Supplemental activation -- A process where ETD fragmentation is supplemented with another fragmention energy to improve the fragment sequence coverage. In earlier iterations this was CID. From this reference, "supplemental collisional activation (CAD) method that targets nondissocatiated (intact) electron-transfer (ET) product improve ETD efficiency for doubly protonated species..." In later iterations, this previous version is referred to ETciD, EThcD can also be utilized as a supplemental activation technique.

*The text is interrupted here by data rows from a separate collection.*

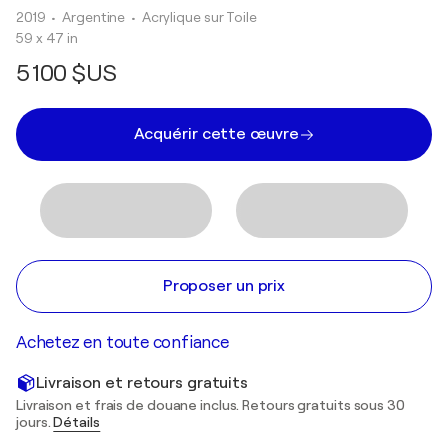
2019
• Argentine
•
Acrylique sur Toile
59 x 47 in
5 100 $US
Acquérir cette œuvre
Proposer un prix
Achetez en toute confiance
Livraison et retours gratuits
Livraison et frais de douane inclus. Retours gratuits sous 30
jours.
Détails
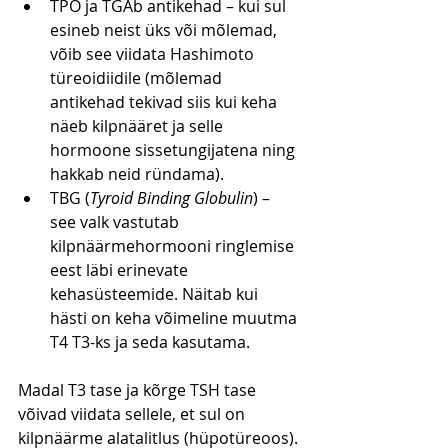
TPO ja TGAb antikehad – kui sul 
esineb neist üks või mõlemad, 
võib see viidata Hashimoto 
türeoidiidile (mõlemad 
antikehad tekivad siis kui keha 
näeb kilpnääret ja selle 
hormoone sissetungijatena ning 
hakkab neid ründama).
TBG (
Tyroid Binding Globulin
) – 
see valk vastutab 
kilpnäärmehormooni ringlemise 
eest läbi erinevate 
kehasüsteemide. Näitab kui 
hästi on keha võimeline muutma 
T4 T3-ks ja seda kasutama.
Madal T3 tase ja kõrge TSH tase 
võivad viidata sellele, et sul on 
kilpnäärme alatalitlus (hüpotüreoos). 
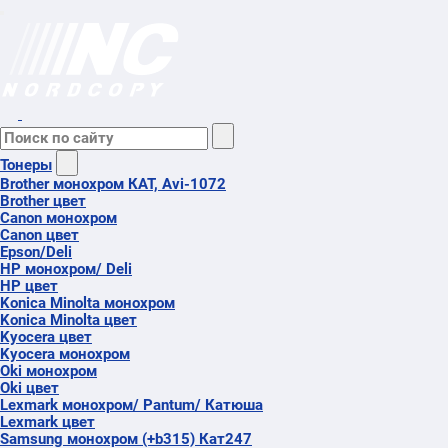
Тонеры
Brother монохром КАТ, Avi-1072
Brother цвет
Canon монохром
Canon цвет
Epson/Deli
HP монохром/ Deli
HP цвет
Konica Minolta монохром
Konica Minolta цвет
Kyocera цвет
Kyocera монохром
Oki монохром
Oki цвет
Lexmark монохром/ Pantum/ Катюша
Lexmark цвет
Samsung монохром (+b315) Кат247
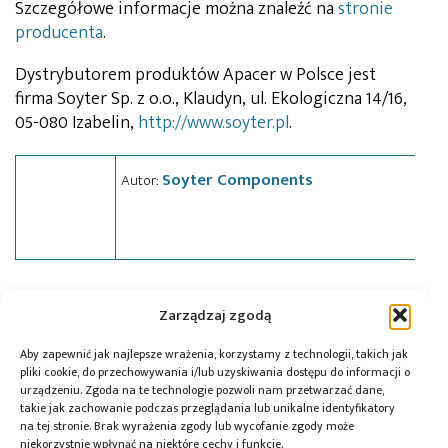
Szczegółowe informacje można znaleźć na
stronie
producenta
.
Dystrybutorem produktów Apacer w Polsce jest
firma Soyter Sp. z o.o., Klaudyn, ul. Ekologiczna 14/16,
05-080 Izabelin,
http://www.soyter.pl
.
Soyter Components
Autor:
Tagi:
Apacer
,
news
,
Soyter
Zarządzaj zgodą
Aby zapewnić jak najlepsze wrażenia, korzystamy z technologii, takich jak
pliki cookie, do przechowywania i/lub uzyskiwania dostępu do informacji o
Przeczytaj również:
urządzeniu. Zgoda na te technologie pozwoli nam przetwarzać dane,
takie jak zachowanie podczas przeglądania lub unikalne identyfikatory
na tej stronie. Brak wyrażenia zgody lub wycofanie zgody może
niekorzystnie wpłynąć na niektóre cechy i funkcje.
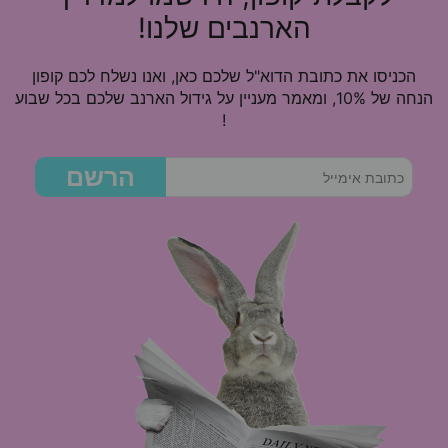
הארנבים שלנו!
הכניסו את כתובת הדוא"ל שלכם כאן, ואנו נשלח לכם קופון
הנחה של 10%, ומאמר מעניין על גידול הארנב שלכם בכל שבוע
!
הרשם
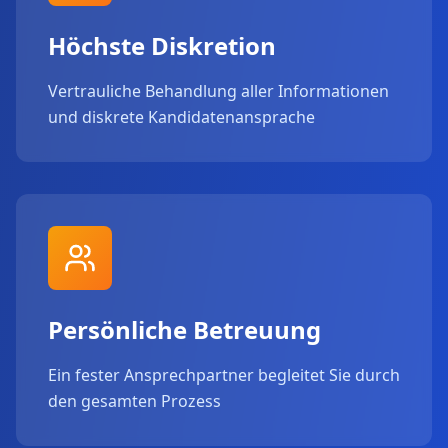
Höchste Diskretion
Vertrauliche Behandlung aller Informationen
und diskrete Kandidatenansprache
Persönliche Betreuung
Ein fester Ansprechpartner begleitet Sie durch
den gesamten Prozess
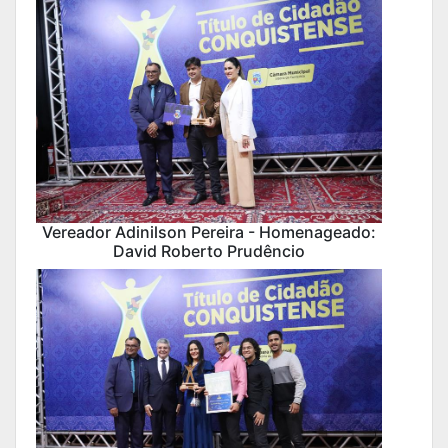
Vereador Adinilson Pereira - Homenageado:
David Roberto Prudêncio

SWATH©®™-- A copyrighted term for a DIA experiment where every ion within a 25Da window is fragmented.   This technique suffers from relatively low mass accuracy and sensitivity due to the physical limitations of TOF technology

Target decoy -  One way of doing false discovery rate calculations (FDR).  In traditional FDR, a dummy database is made by random shuffling or by flipping the true database backward.  The degree of matches is determined.  This degree of matching is used to determine the confidence cutoffs for the good peptides.  The acceptable criteria is a 1% FDR; that is, only abut 1% of your identifications are likely to have occurred at random.  

TIC – Total ion chromatogram; this is the plot of all of the ions within your specified mass range that have been detected

TimeBase - The instrument being configured when using a Dionex HPLC system

TMT – tandem mass tags; see isobaric tags

Top-Down proteomics – An increasingly popular technique where whole proteins are resolved in the mass spectrometer and sequencing occurs by applying fragmentation energy and techniques to the undigested protein

TurboFlow – running a mass spectrometer with “high” flow, up to mL/min using a combination of heat and high sheath gases to fully nebulize these volumes

TOPN – The TopN, or BigN experiment is the most common DDA experiment.  The most intense N ions from an MS1 spectra are attempted to be individually isolated and fragmented. Typically dynamic exclusion will be employed in order to not fragment that ion again or to fragment that ion again as few times as possible. 

UVPD - UltraViolet Photodissociation; In mass spectrometry, we're probably talking about the use of a focused laser or LED wavelength to induce fragmentation of a molecule 

XIC – Extracted ion chromatogram; Filtering the TIC to a single ion mass and readjusting the axes in order to plot an individual ion’s 


  1. Kudos Ben for the nice (and pretty exhaustive list)!!!!


  2. Where is the O for Orbitrap :)

  3. This is the treasure for Mass spectrometry, which is very useful in proteomic field.

  4. Its really helpful...thanx a lot!

  5. I especially love the "Spectralporn" and it's explanation

  6. bible for mass spectrometrists

  7. Hi Ben, Could you bit elaborate using "mass tags" feature in Light and Heavy K8R10-SILAC. Thank you.